Задушевные их беседы обычно происходили вечерами в маленьком, слегка покосившемся домике Инессы, и начались они вскоре после того, как Катерина поселилась у меховщика.
– Скажи мне, Инесса, – немного смущаясь и глядя, как ловкие руки подруги раскатывают бело-снежное тесто, просила ее Катерина. – Он ведь соблазнил тебя, этот доктор, а ты на него зла не держишь. Ведь так?
– За что же мне зло на него вдруг держать? За то, что он, бедный, меня возжелал? Так ведь я сама вся томилась. Мы, женщины, – животные, раненные в живот.
– Ох, что ты, Инесса! В какой там живот?
– Один живот, милочка! А вот ты ответь: любовь эту подлую как узнают?
– Не знаю я как.
– По щели, и все.
– Какой-такой щели?
– Которая вдоль.
– Чего она вдоль?
– Всего тела, милочек.
Многие слова Инессы звучали загадочно, но самой загадочной была та часть ее жизни, которая началась после монастыря. Тут сама Инесса начинала как-то елозить, проглатывать слова и не на все вопросы отвечала. Если верить ее рассказу, то горбоносый врачеватель еще раз одиннадцать влез к ней в окошко, открытое не для того, чтобы ангелы ее разглядели в густой темноте. И вдруг он исчез. Дойдя до этого момента, Инесса всякий раз начинала злобно плакать и даже слегка скрежетала зубами. По ее версии выходило, что он исчез только потому, что мать-настоятельница начала косо посматривать на согрешившую монахиню и вскоре могла наказать по всей строгости.

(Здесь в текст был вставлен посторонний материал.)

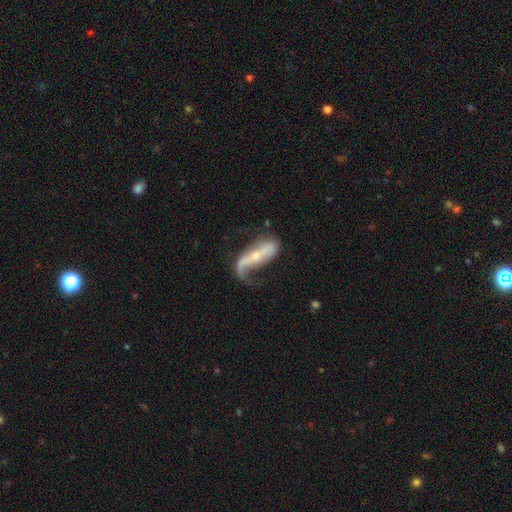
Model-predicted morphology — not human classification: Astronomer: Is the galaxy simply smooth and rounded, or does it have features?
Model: featured or disk — 79%.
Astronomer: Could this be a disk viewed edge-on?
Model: no — 85%.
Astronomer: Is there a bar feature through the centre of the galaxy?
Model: strong — 42% (runner-up: no, 33%).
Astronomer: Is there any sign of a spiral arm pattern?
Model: yes — 87%.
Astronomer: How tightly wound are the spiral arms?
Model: loose — 73%.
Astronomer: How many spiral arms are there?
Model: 2 — 57% (runner-up: 1, 36%).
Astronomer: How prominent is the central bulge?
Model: small — 65%.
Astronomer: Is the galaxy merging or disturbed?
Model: none — 37% (runner-up: major disturbance, 33%).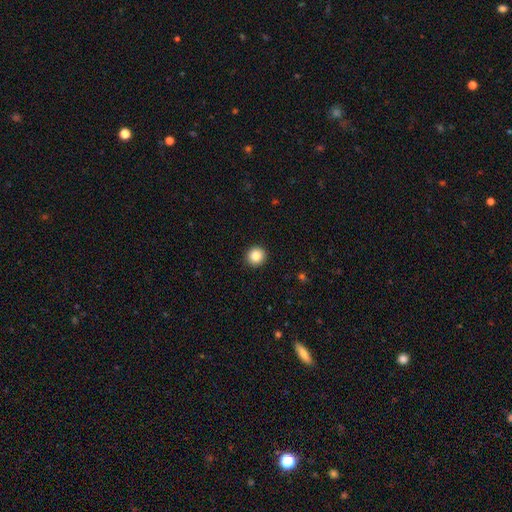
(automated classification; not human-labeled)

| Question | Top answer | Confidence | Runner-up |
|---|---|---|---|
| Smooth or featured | smooth | 86% | star or artifact (10%) |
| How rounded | round | 93% | in between (6%) |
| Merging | none | 93% | minor disturbance (5%) |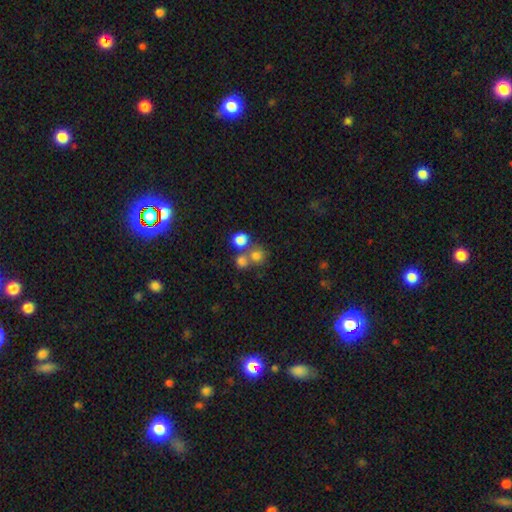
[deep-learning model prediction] Smooth or featured? Predicted: smooth (p=0.73). How rounded? Predicted: round (p=0.85). Merging? Predicted: none (p=0.51).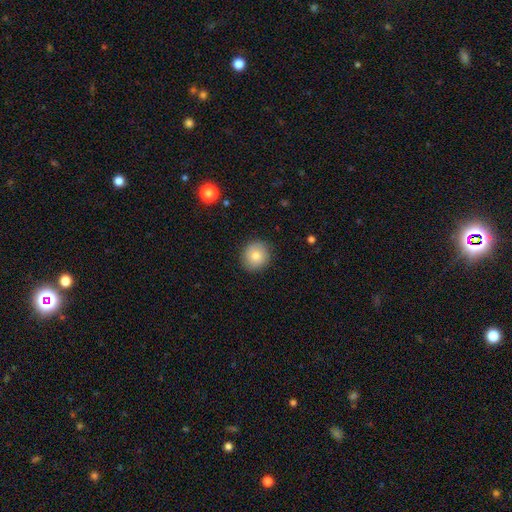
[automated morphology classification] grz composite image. It shows a smooth galaxy with no disk features (80%) that is round (83%). Merging: none (88%).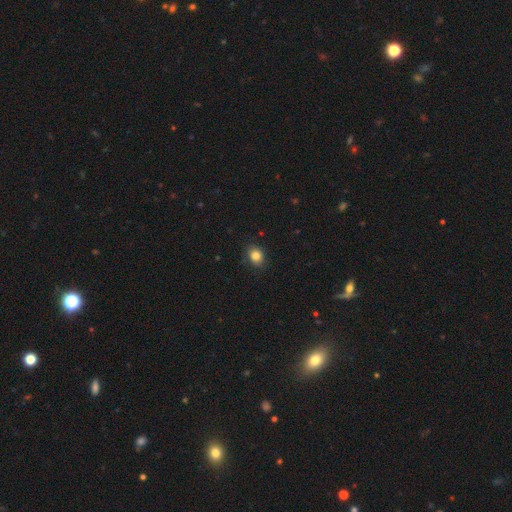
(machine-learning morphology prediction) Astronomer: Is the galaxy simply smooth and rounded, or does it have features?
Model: smooth — 84%.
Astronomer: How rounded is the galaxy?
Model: round — 51% (runner-up: in between, 48%).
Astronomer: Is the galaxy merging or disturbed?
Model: none — 83%.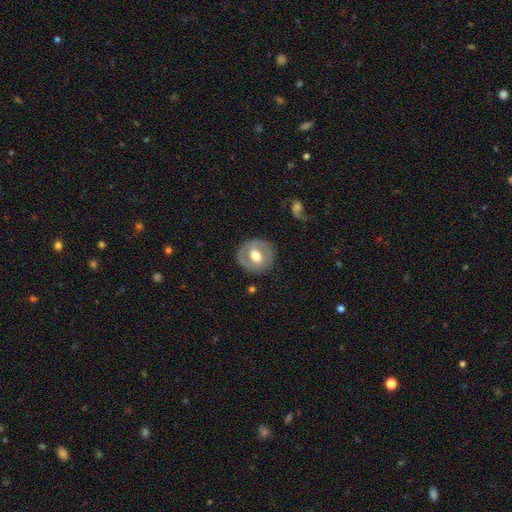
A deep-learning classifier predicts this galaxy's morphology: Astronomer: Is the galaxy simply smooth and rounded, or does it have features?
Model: featured or disk — 53% (runner-up: smooth, 41%).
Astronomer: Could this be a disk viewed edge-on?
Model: no — 95%.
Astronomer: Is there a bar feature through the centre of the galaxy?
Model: no — 43% (runner-up: weak, 39%).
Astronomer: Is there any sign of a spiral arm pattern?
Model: no — 68%.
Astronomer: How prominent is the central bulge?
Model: moderate — 61%.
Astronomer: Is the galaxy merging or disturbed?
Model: none — 81%.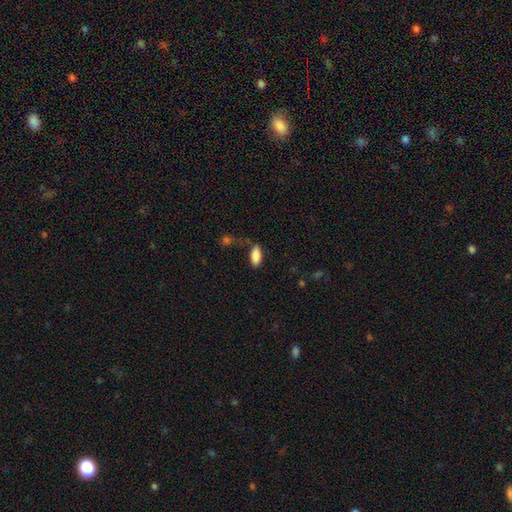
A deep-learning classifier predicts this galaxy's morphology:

– А что же они могли сделать с тобой?
– Схватили бы, голую, дали бы плетку. Потом на бревно, на мороз. И сиди. А как начнет колокол бить, так ты плеткой себя и стегай по спине. Да крепко стегай, чтоб рубцы оставались!
– И сколько стегать?
– Ну, уж это как скажут. Одна настоятельница и решает. А чаще всего у самой этой грешницы как будто рассудок мутится. Стегает она и кричит от восторга.
– Кричит? Что кричит?
– Никогда не поверишь! «Не больно! Не больно! Сильнее хочу!» Хохочет при этом и рожи всем строит.
Катерина осеняла себя размашистым крестом. Казалось, что у нее нет ни сил, ни охоты расспрашивать дальше, но молчание продолжалось недолго:
– Так он потому и сбежал? Спас тебя?
Тут Инесса отводила глаза и так яростно начинала месить свое тесто, словно это была жирная спина неизвестного врага, который наконец-то оказался у нее в руках. При этом она говорила негромко и как-то нарочно рассказ замедляла.